My own company’s GPP is the perfect example. Jardine Lloyd Thompson gets paid a nice juicy commission based on the amount I pay into my scheme, even though I’ve never had any more contact with them than a couple of letters informing me that they are the advisers to my company pension scheme.
Fortunately, I know a little bit about asset allocation and how to diversify my pension but the majority of people in my office have no clue.
Ironically, they often approach me to ask which funds they should be putting their money into, which leaves me in an awkward posi- tion. I give them my opinions but I’m very care- ful to warn them that this does not constitute advice, and I have to stress that the decision must be theirs. Perhaps JLT should be providing me with a cut?

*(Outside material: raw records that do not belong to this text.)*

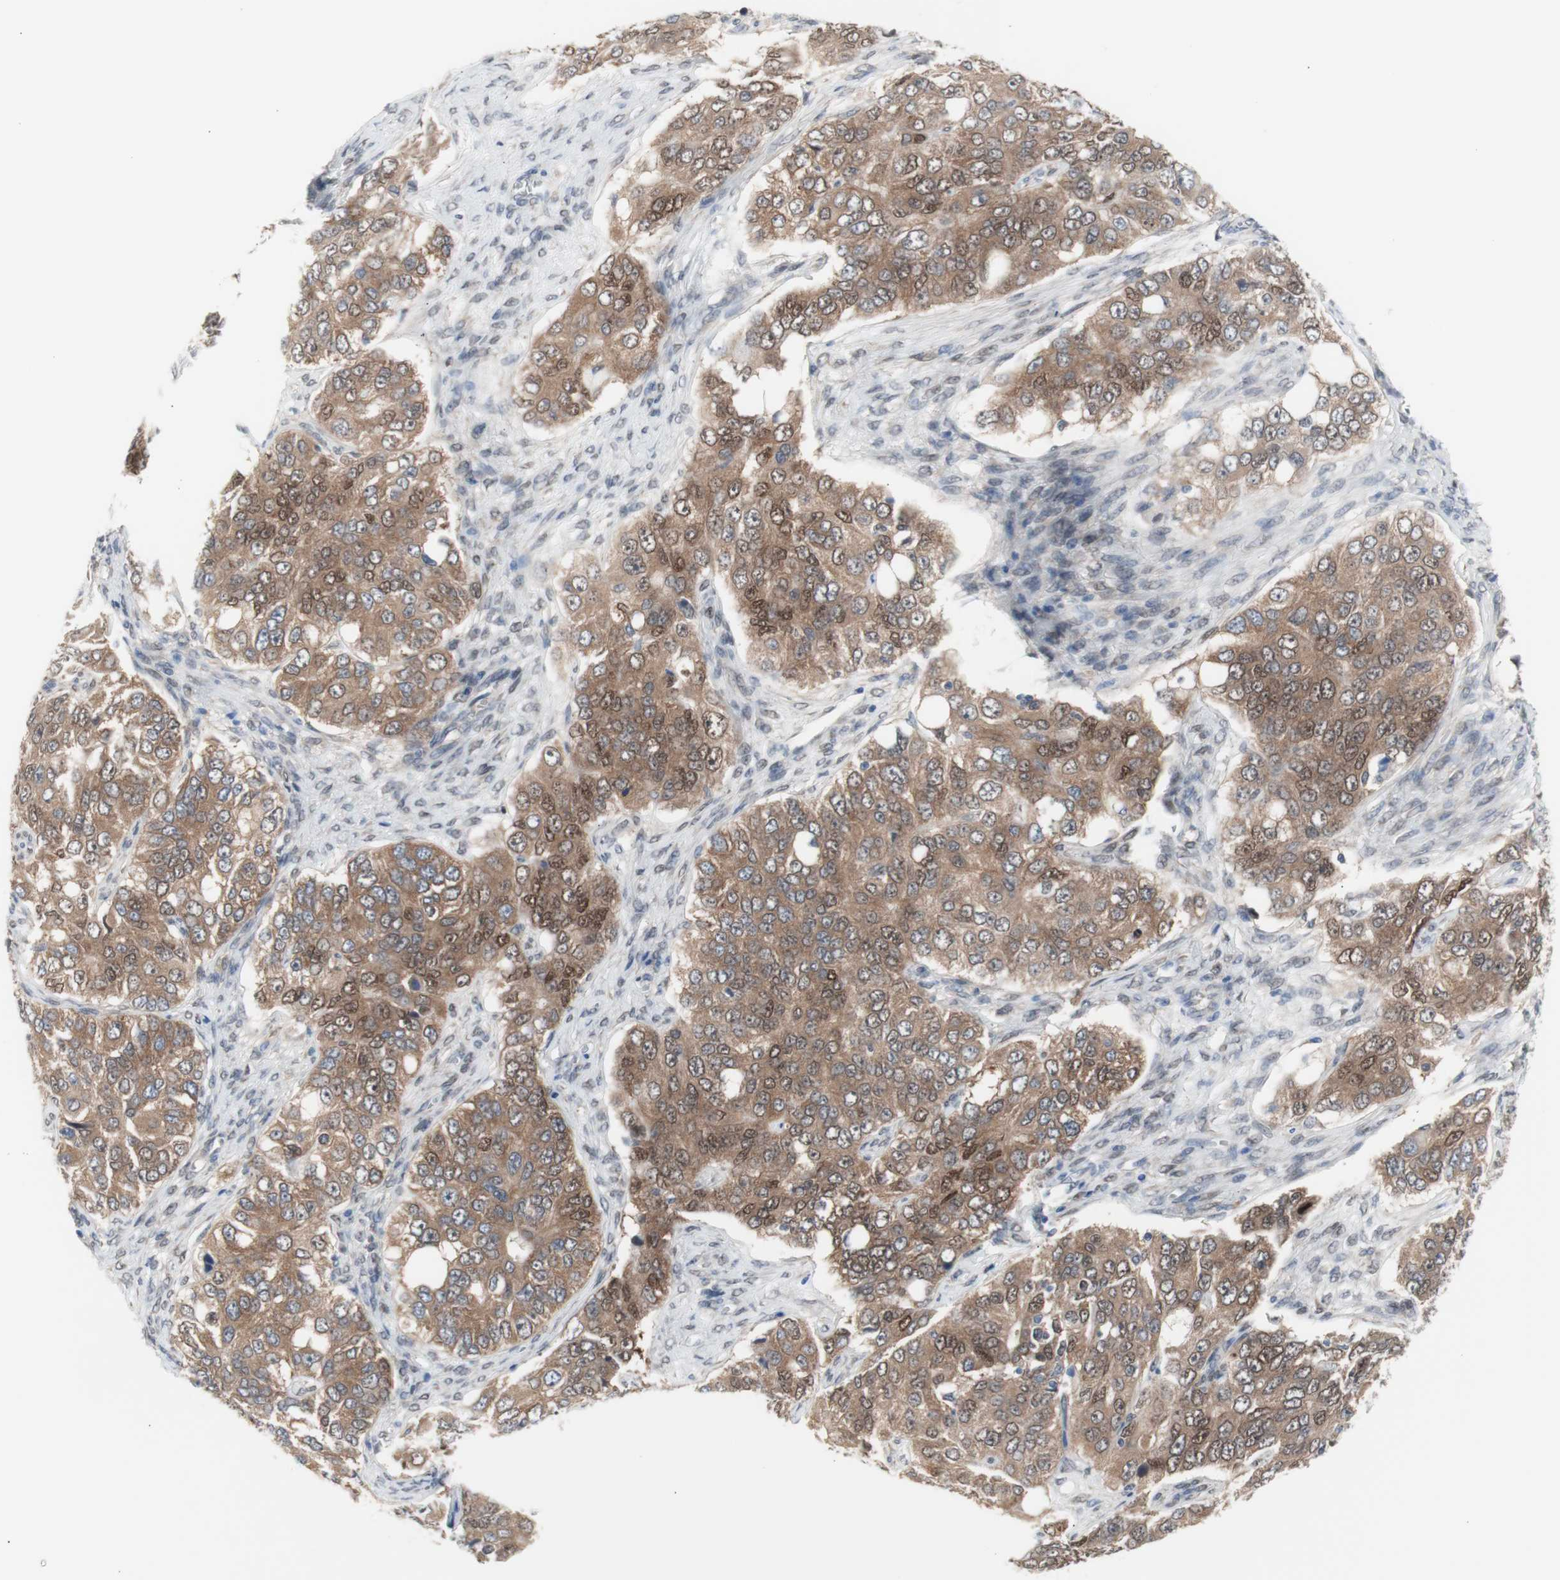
{"staining": {"intensity": "moderate", "quantity": ">75%", "location": "cytoplasmic/membranous,nuclear"}, "tissue": "ovarian cancer", "cell_type": "Tumor cells", "image_type": "cancer", "snomed": [{"axis": "morphology", "description": "Carcinoma, endometroid"}, {"axis": "topography", "description": "Ovary"}], "caption": "Ovarian cancer (endometroid carcinoma) stained with DAB (3,3'-diaminobenzidine) IHC exhibits medium levels of moderate cytoplasmic/membranous and nuclear staining in approximately >75% of tumor cells. The staining is performed using DAB brown chromogen to label protein expression. The nuclei are counter-stained blue using hematoxylin.", "gene": "PRMT5", "patient": {"sex": "female", "age": 51}}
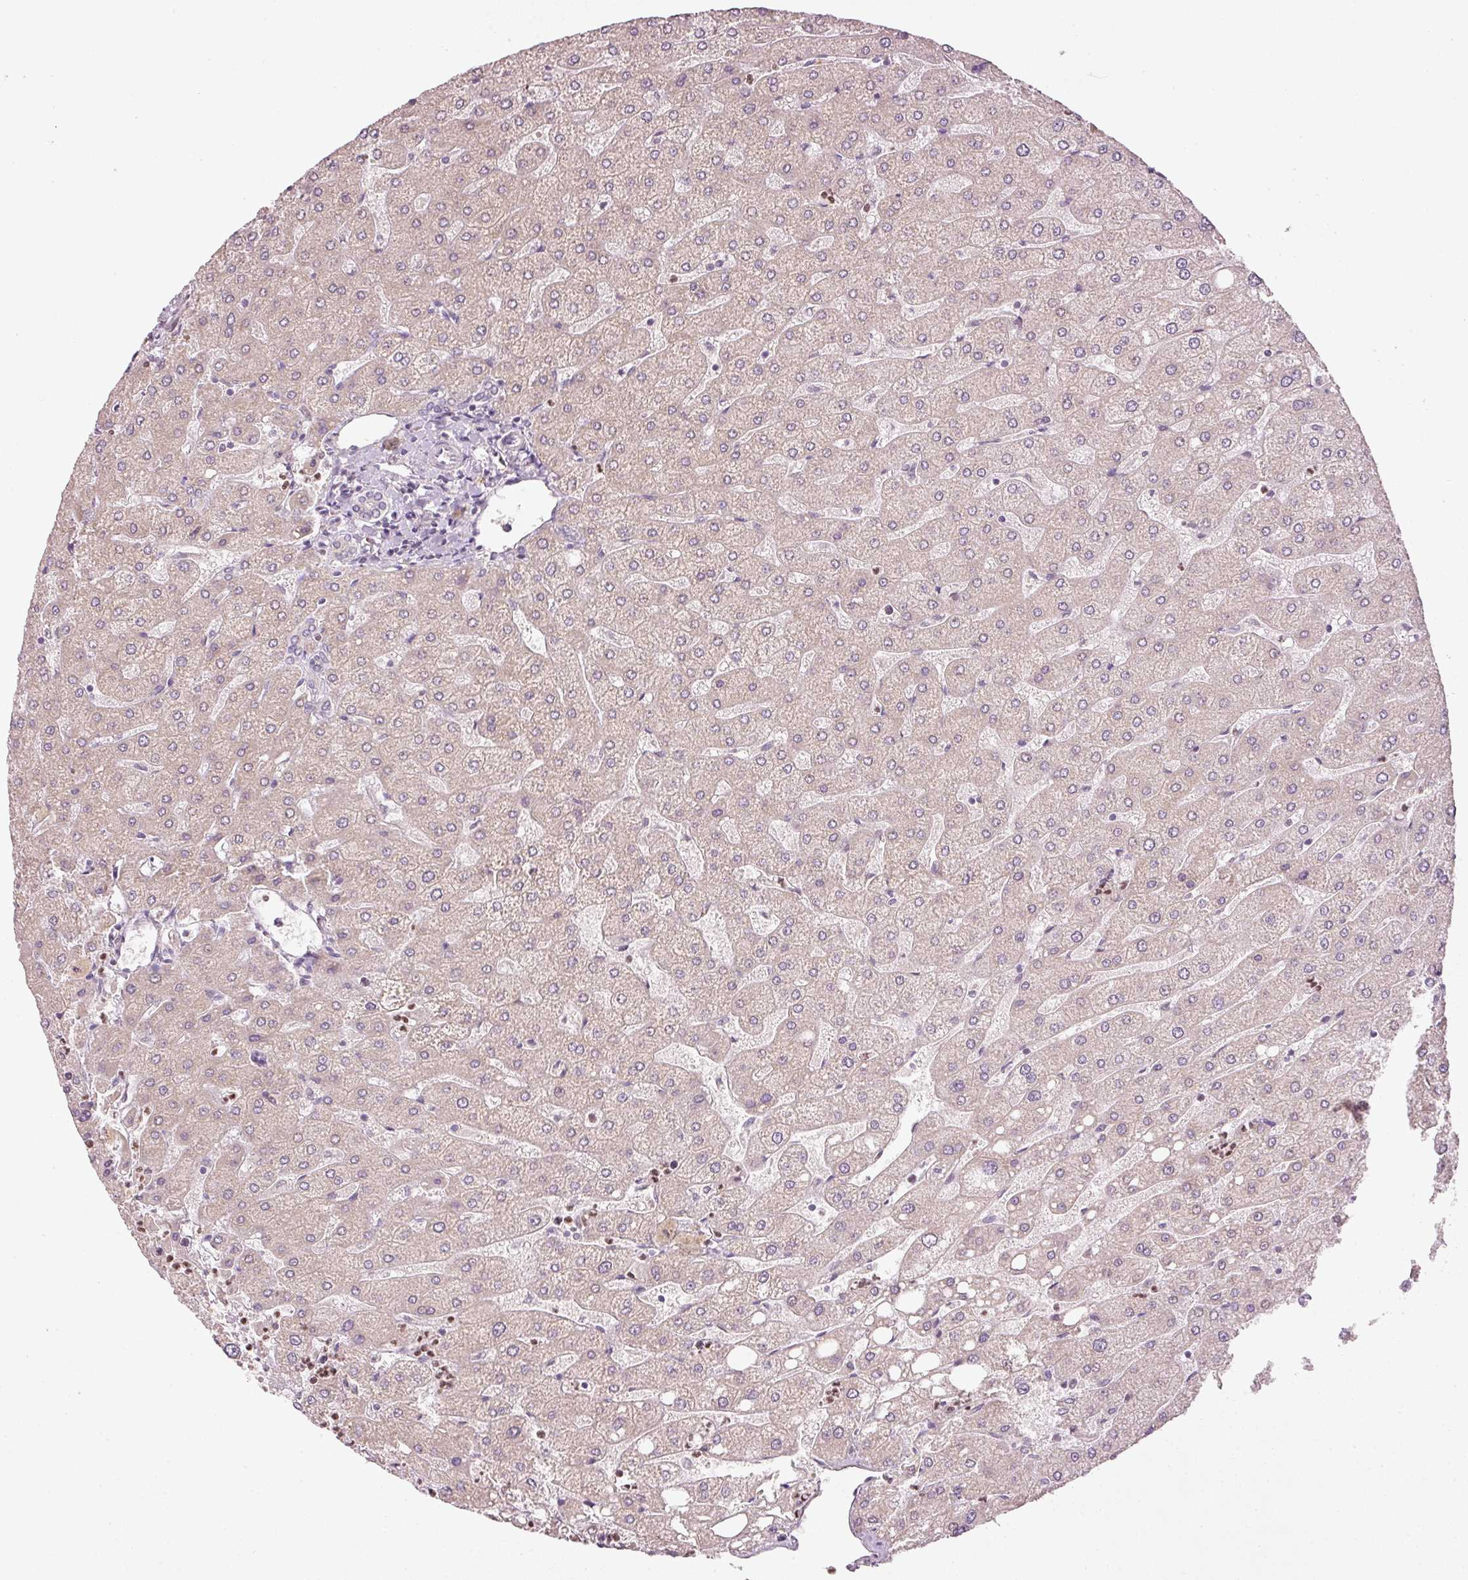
{"staining": {"intensity": "negative", "quantity": "none", "location": "none"}, "tissue": "liver", "cell_type": "Cholangiocytes", "image_type": "normal", "snomed": [{"axis": "morphology", "description": "Normal tissue, NOS"}, {"axis": "topography", "description": "Liver"}], "caption": "High power microscopy histopathology image of an immunohistochemistry photomicrograph of unremarkable liver, revealing no significant positivity in cholangiocytes. (Stains: DAB immunohistochemistry (IHC) with hematoxylin counter stain, Microscopy: brightfield microscopy at high magnification).", "gene": "MTHFD1L", "patient": {"sex": "male", "age": 67}}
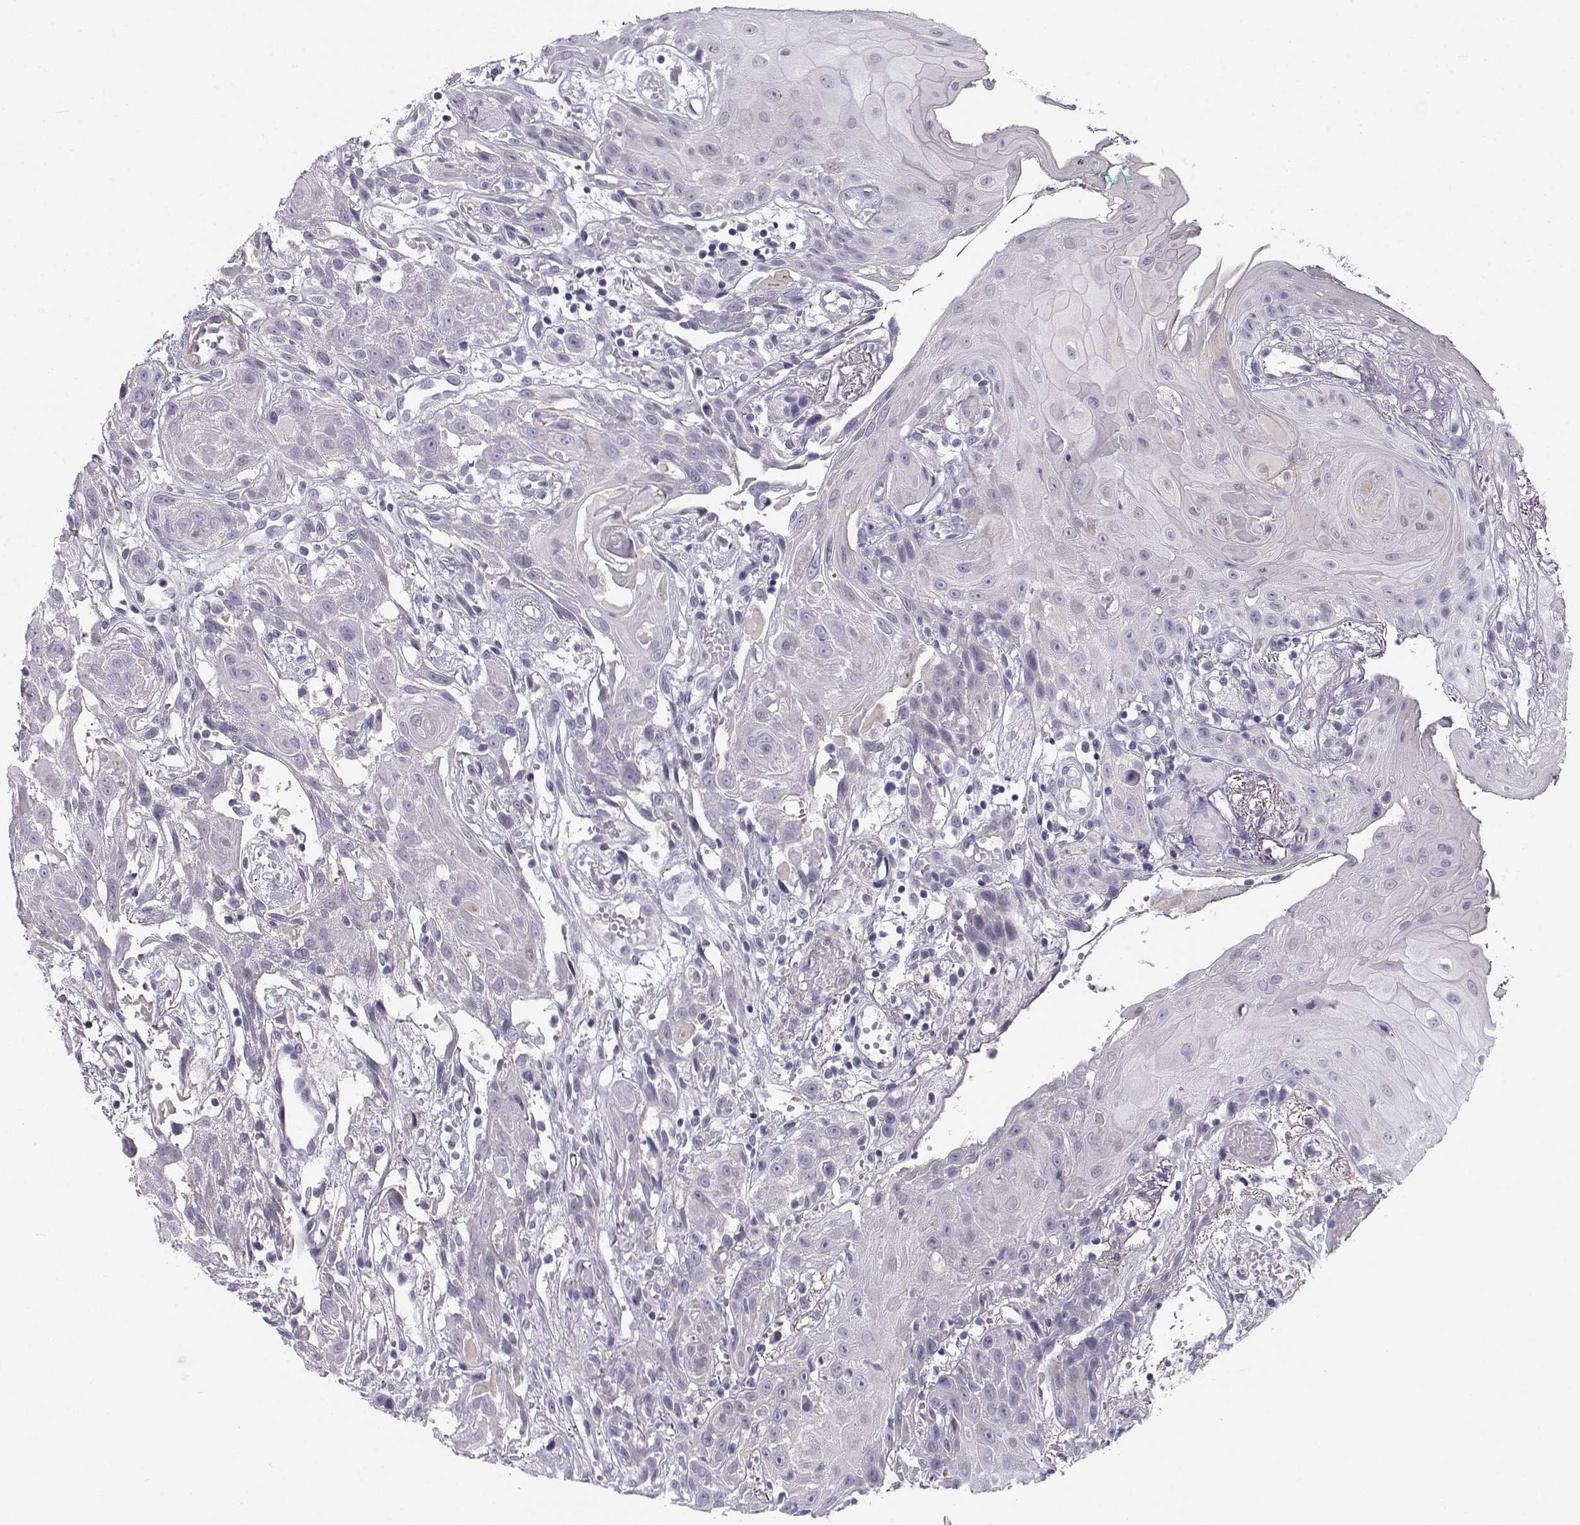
{"staining": {"intensity": "negative", "quantity": "none", "location": "none"}, "tissue": "head and neck cancer", "cell_type": "Tumor cells", "image_type": "cancer", "snomed": [{"axis": "morphology", "description": "Normal tissue, NOS"}, {"axis": "morphology", "description": "Squamous cell carcinoma, NOS"}, {"axis": "topography", "description": "Oral tissue"}, {"axis": "topography", "description": "Salivary gland"}, {"axis": "topography", "description": "Head-Neck"}], "caption": "An image of head and neck squamous cell carcinoma stained for a protein shows no brown staining in tumor cells. Brightfield microscopy of immunohistochemistry stained with DAB (3,3'-diaminobenzidine) (brown) and hematoxylin (blue), captured at high magnification.", "gene": "CREB3L3", "patient": {"sex": "female", "age": 62}}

Many advisers clearly don’t lose any sleep over receiving payment for a service they don’t provide. The cheques are generally so much larger than taking a simple fee – it’s a no-brainer.
And it’s not just the advisers who are at fault. Employers who are keen to keep their own costs to a minimum must shoulder some of the blame here, too. Given the chance of passing on the bill for advice to their staff, most HR or finance directors will jump at the chance without bothering to ask what the adviser plans to offer their employees in the way of advice.
In many cases, companies don’t want their adviser to provide any encouragement for their staff to join the company scheme – as it will only cost them more.
For example, although my employer makes a half-decent contribution into my pension – matching me up to 6 per cent of my salary – it only offers this because there is such apathy in the office. Even when the company’s contribution was not dependent on the employee contributing anything, most people still failed to sign up.
Companies need to remember why they are offering pensions in the first place – as an incentive for employees – and should be willing to pay a few thousand pounds in a one-off fee to an adviser to ensure that they get impartial and good value advice.
Equally, those advisers who do get paid by commission should be insisting that they provide pension seminars to employees – at the very least. Ideally, they should also make themselves available for one on one advice, over the phone or by email, if not face to face.
I believe the RDR will eventually broaden out to address all these issues. Savvy advisers will start to adjust now.